Problem to work on:
Tally the lines below that hold the string "using", and give only the tally.

Provided data:
━━━━━━

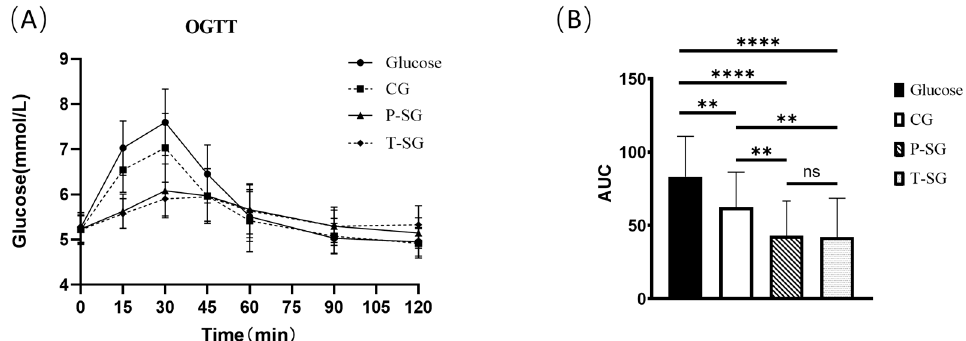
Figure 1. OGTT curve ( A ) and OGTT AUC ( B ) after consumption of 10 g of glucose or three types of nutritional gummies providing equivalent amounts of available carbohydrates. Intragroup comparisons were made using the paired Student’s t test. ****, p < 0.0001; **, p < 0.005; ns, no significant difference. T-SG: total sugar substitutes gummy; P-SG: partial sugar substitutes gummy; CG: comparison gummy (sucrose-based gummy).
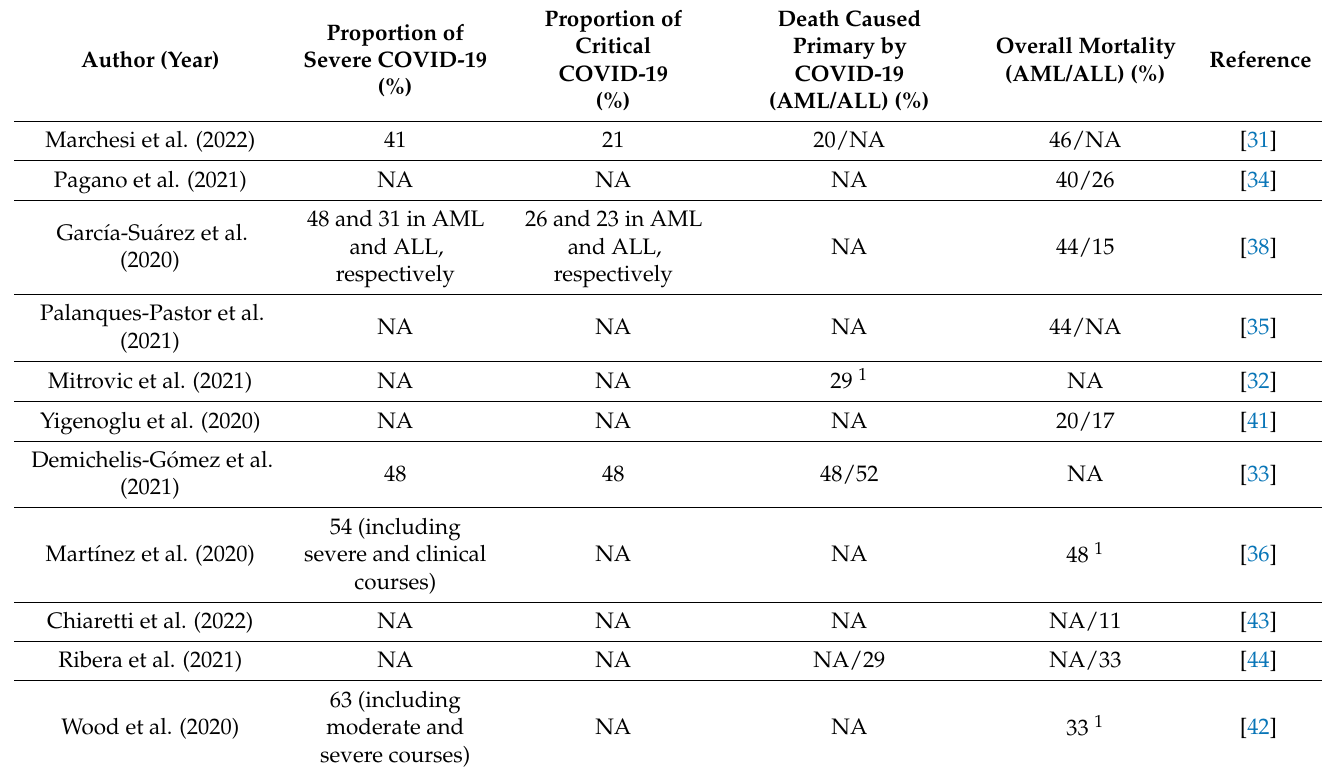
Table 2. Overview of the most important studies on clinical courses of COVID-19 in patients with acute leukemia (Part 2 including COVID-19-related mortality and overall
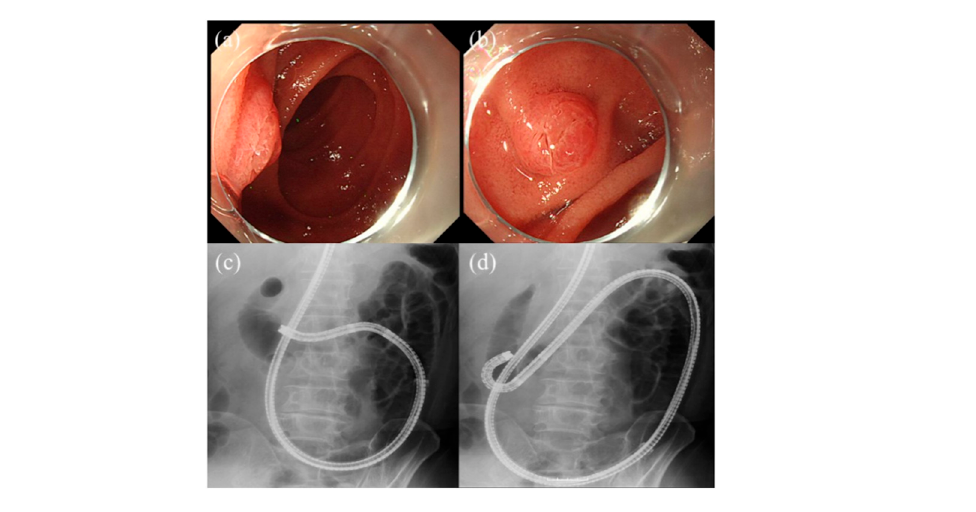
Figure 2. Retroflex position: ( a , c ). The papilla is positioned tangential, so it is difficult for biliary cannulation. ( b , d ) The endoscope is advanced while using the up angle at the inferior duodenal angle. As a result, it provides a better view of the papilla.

━━━━━━

Written solution:
2